Thursday morning—Christmas Eve, that is, just after 7 a.m.—the United States Senate did something it’s never done and passed a bill that aims for broad reforms of America’s private health-insurers (it also delivers them 30 million new customers over the next decade, a bone of contention on the left). Potential snags exist, to be sure, but in all likelihood Barack Obama will become the first president, out of eight who’ve tried, to pass large-scale health reform. His presidency is either one-quarter or one-eighth over. Let us say, for argument’s sake (because the economy is starting to turn around; and because of the advantages of incumbency), that it is the latter. What have we learned in this first year that might tell us something about the next seven?

Three things, I think. The first is that he’s not the liberal tiger some people assumed or hoped he would be. Put aside the contingent of Americans who consider him a Communist. The rest of us should by now, I think, see him as the center-left politician he is, a person whose deepest intellectual conviction is to look skeptically upon conviction. He has, by the way, never said otherwise. If you happened to read The Audacity of Hope, which I reviewed here, this is the person you encountered.

Whether one likes his positions or not, he has been quite consistent from campaign to presidency.

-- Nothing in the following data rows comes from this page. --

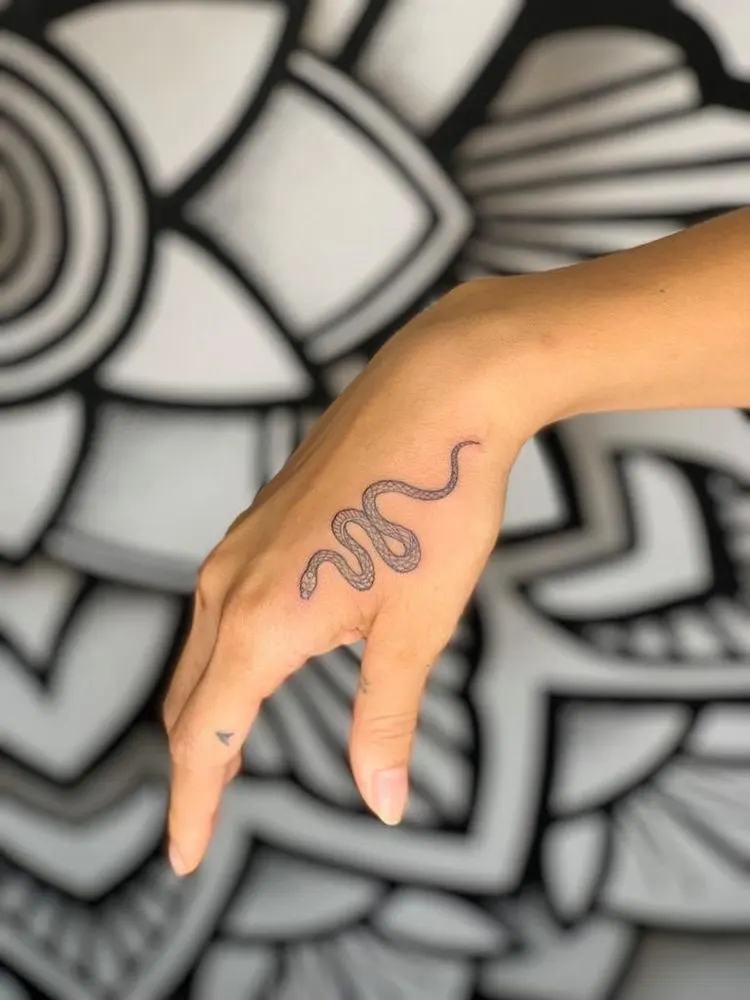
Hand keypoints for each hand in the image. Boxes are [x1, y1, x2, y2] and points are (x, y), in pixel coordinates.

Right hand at [161, 279, 549, 875]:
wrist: (437, 393)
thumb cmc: (432, 505)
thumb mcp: (415, 627)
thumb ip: (384, 718)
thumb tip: (380, 801)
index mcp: (260, 624)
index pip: (204, 740)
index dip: (192, 808)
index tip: (185, 858)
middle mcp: (231, 584)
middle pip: (189, 699)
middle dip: (195, 765)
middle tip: (205, 818)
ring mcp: (240, 546)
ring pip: (201, 650)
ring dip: (207, 710)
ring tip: (229, 752)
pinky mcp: (261, 522)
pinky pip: (221, 606)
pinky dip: (225, 657)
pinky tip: (261, 660)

The troop surge in Afghanistan is in line with what he always said he’d do, as are his overtures to Iran and other hostile nations. Likewise, he’s agreed to bail out major financial institutions without imposing the kind of regulations that would constrain Wall Street; and he has not used the government to reduce unemployment. But he never was an economic populist and his campaign team was wary of too much government intervention.

The only area in which his presidential actions strikingly don’t match his rhetoric as a candidate is in matters of civil liberties and preventive detention, on which his administration has fallen far short of advocates’ hopes. Otherwise, he has governed more or less as he indicated he would. If liberals had different expectations, they weren’t studying the record. This isn’t to say he won’t do or attempt “liberal things,” but it is to say that he won’t necessarily do them in ways that will make his party’s base ecstatic.

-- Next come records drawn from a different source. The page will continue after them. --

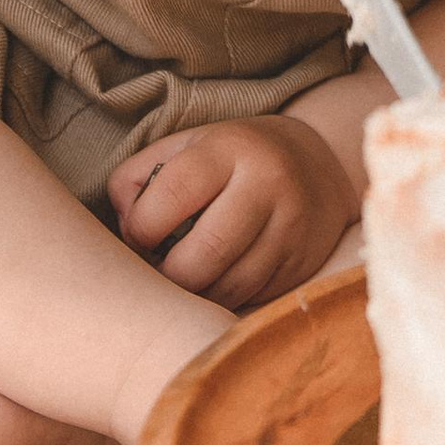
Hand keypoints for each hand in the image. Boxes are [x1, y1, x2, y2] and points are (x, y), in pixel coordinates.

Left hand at [107, 114, 360, 310]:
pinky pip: (253, 297)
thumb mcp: (185, 147)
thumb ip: (138, 178)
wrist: (319, 162)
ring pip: (230, 285)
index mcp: (230, 149)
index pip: (173, 194)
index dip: (142, 227)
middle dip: (168, 275)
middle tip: (158, 269)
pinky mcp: (304, 261)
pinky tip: (215, 281)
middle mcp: (267, 184)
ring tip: (184, 278)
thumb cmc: (231, 158)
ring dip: (195, 293)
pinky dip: (224, 298)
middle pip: (204, 253)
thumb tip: (125, 229)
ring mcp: (291, 226)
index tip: (139, 235)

Second, in his concern with not repeating some predecessor’s errors, he seems to have over-learned some lessons of history. He did give Congress too much leeway on health care, and in the future we can probably look for him to try to keep Congress on a shorter leash when dealing with major legislation. It is unclear in practice what that might mean. Congress, as we have seen, dances to its own tune. I would anticipate an institutional turf battle of some sort in the future. Senators, having stuck their necks out (as they see it) on health care, will be reluctant to do so again; but liberals will be pushing Obama to do something aggressive for unions and for gay men and lesbians. An intramural scrimmage is coming.

Third—and this is just guesswork on my part—it’s not always clear that he’s enjoying this. Though the Senate health bill is a very handy Christmas present for the president, he expended considerable political capital to get it passed—much more, we can be sure, than he’d initially planned or hoped to when, with approval ratings above 65 percent, he began discussing health-care reform back in May. The New Year will bring more tense negotiations between the House and Senate to iron out differences in their versions.

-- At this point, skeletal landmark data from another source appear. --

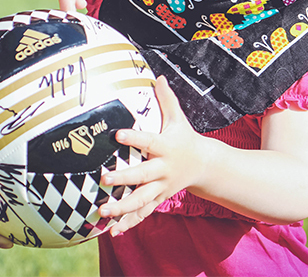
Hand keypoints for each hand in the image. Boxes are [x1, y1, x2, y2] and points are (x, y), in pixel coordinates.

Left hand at [98, 76, 202, 235]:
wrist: (204, 165)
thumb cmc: (184, 137)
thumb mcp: (178, 118)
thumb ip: (167, 99)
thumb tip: (158, 75)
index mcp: (166, 147)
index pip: (149, 141)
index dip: (134, 137)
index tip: (118, 134)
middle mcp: (163, 169)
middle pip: (142, 175)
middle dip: (124, 177)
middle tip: (104, 177)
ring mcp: (161, 187)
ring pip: (142, 200)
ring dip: (122, 207)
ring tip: (103, 211)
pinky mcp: (159, 198)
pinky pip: (144, 213)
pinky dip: (129, 223)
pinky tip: (113, 232)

Almost any president would resent history for dumping the financial crisis in his lap. But in Obama’s case, that collapse—combined with the blind rage of Republicans and conservatives, which no one anticipated—seems to have jarred him. At times, announcing this or that small-business program or what have you, he seems preoccupied and distant. He is not a natural empath. Maybe a strengthening economy will improve his outlook. In the meantime, if a rookie season that saw its share of bumps and errors ends up making way for the passage of the most progressive piece of major legislation in probably forty years, a bill whose strengths overwhelm its shortcomings, then that ends up being a pretty good first year.